Le village de Hennezel, entre Darney et Bains-les-Bains, abrite un musée qui retrace l’histoire de la région à partir des objets produits par les verreries, fleurons de son passé.
Au cœur de la forêt de Darney, à Hennezel, l’ancienne maison de maître du dernier patron de la verrerie de Clairey a retrouvé une deuxième jeunesse. Depuis 1986, une poignée de passionnés, membres de l’association Saône-Lorraine, s’efforcent de redonner vie au lieu transformé en musée du fer, du bois et du verre. Bernard et Arlette Delémontey sont de ceux-là. Chaque année, ils organisent des expositions temporaires qui viennent compléter les collections de leur petit musée de quatre salles.
Jusqu’au 31 octobre, « Opalines et verres moulés » propose de se plonger dans le passé de la région et de découvrir les richesses artistiques créées par les verriers et autres créateurs. « La plupart des objets présentés ici proviennent de dons », relève Bernard Delémontey, qui sert de guide aux 3000 touristes qui franchissent la porte du musée chaque année. Verres, carafes, bouteilles, palets et chiques pour les enfants, vase de nuit, entonnoir, tous les objets du quotidien sortis des verreries proches sont exposés dans des vitrines. Verres soufflés (à la bouche), ou moulés à la main, transparents ou colorés. Les époux Delémontey savent tout sur ces pièces qui ont parfois nécessité de longues recherches pour en certifier l’origine.
À côté des vitrines d’exposition, les bénévoles ont aussi reconstitué des maquettes des forges ou de l’atelier de menuiserie. Les travaux de broderie des femmes viennent compléter le musée, dont la visite se termine par une histoire plus récente celle-là, et beaucoup plus douloureuse : la salle de la résistance est consacrée au maquis de Grandrupt et à l’abbé Mathis. Tous les résistants qui avaient trouvé refuge dans ce coin de forêt entre 1943 et 1944 ont été déportés.
Les premières traces d’une verrerie à Clairey remontent avant le milieu du XVIe siècle. On sait qu’en 1555, une verrerie, officielle celle-là, a vu le jour sur les fondations d’une autre, plus ancienne. Dans un temps assez imprécis, on sait qu’un duc de Lorraine a fait venir de Bohème des verriers qui trouvaient dans les forêts vosgiennes tout ce dont ils avaient besoin : du bois pour se chauffer et construire, du sable pour le verre et des espaces pour s’installer.
L’époque était alors au temps des cathédrales et la fabrication de verres à vitres et à vitraux était alors en pleine expansion. Le secteur comptait alors 23 verreries de type familial (Lichecourt, Bleurville, Planchotte, La Rochère, etc.). Mais même l’édification de structures religieuses ne ralentit pas les velléités de combat des hommes. Les guerres de religion, la guerre de Trente Ans et plus tard la Révolution ont eu raison de l’économie de la région et des implantations des verriers, également touchés par l’abolition des privilèges.
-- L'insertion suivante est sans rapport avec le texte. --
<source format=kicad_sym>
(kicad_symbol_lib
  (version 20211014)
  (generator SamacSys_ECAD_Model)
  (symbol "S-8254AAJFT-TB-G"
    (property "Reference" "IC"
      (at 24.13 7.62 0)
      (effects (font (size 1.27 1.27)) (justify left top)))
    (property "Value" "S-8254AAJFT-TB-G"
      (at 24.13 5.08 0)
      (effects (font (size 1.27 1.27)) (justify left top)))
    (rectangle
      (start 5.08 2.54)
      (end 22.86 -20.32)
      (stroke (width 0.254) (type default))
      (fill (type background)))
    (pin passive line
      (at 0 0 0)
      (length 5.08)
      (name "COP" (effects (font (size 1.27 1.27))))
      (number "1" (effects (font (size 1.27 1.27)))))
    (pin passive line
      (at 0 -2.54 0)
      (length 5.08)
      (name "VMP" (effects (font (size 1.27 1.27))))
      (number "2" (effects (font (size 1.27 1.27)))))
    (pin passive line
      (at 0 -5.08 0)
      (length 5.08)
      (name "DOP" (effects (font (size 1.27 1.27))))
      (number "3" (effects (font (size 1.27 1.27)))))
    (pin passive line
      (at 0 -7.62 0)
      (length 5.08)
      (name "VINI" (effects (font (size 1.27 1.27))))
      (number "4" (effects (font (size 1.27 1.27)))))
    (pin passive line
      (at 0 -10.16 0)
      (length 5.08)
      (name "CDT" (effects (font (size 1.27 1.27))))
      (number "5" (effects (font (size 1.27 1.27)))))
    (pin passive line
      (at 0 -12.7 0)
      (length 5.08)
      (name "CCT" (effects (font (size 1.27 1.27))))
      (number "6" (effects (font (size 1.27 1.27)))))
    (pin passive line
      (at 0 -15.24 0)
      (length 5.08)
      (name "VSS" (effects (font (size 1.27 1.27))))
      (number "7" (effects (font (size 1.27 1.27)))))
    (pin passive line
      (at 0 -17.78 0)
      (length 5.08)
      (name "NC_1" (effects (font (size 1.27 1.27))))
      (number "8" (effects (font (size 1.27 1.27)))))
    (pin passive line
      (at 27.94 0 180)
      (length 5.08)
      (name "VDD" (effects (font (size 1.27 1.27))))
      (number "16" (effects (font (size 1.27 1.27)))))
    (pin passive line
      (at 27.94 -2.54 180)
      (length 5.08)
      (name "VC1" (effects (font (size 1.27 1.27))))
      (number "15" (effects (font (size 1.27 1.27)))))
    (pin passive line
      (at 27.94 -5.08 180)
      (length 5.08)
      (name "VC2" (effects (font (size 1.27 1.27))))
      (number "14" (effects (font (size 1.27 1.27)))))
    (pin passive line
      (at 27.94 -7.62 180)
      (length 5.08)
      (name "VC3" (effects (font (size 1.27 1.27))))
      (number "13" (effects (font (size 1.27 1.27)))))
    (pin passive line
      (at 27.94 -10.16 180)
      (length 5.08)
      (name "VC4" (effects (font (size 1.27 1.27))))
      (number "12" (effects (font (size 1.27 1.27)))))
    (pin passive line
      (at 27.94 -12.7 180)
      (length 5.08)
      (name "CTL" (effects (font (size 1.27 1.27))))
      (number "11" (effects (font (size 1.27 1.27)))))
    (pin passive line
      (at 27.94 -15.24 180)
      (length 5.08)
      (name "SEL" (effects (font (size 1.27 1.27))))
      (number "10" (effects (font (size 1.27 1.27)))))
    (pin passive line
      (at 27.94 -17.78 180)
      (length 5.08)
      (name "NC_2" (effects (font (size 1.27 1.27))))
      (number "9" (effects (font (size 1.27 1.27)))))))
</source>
Plus tard, les verriers ont tenté de s’implanter à nouveau mais les temps avaient changé. Fini les vitraux et les arts sacrés, il a fallu trouver des reconversions. Certains se sont alors lancés dans la fabrication de bouteilles pour l’eau-de-vie, notamment la cerise de Fougerolles. Au début du XVIIIe siècle, des artisans venus de Suisse et du nord de la Lorraine se sont lancés dans la gobeleterie et la production à grande échelle. La verrerie de Clairey a fermé définitivement ses portes le 28 juin 1952. Elle comptait, outre une scierie attenante, des logements pour les ouvriers, une école pour leurs enfants et une crèche, sur le modèle des entreprises paternalistes.
Léon Logerot (1844-1924) était un des meilleurs graveurs, tailleurs et peintres de la verrerie de Clairey. Un artiste multifacette dont l’œuvre tient particulièrement à cœur à Bernard Delémontey. Pour lui, le clou du musée est ce petit serviteur de nuit à poser sur une table de chevet. Composé d’une carafe et d’un gobelet en verre vert, il a été fabriqué par Léon Logerot à la fin du XIXe siècle à Clairey. Une identification formelle rendue possible grâce aux catalogues édités par les verreries. En effet, peu d’œuvres étaient poinçonnées, la majorité d’entre elles ne comportaient qu’une petite étiquette en papier, perdue ou détériorée au fil du temps.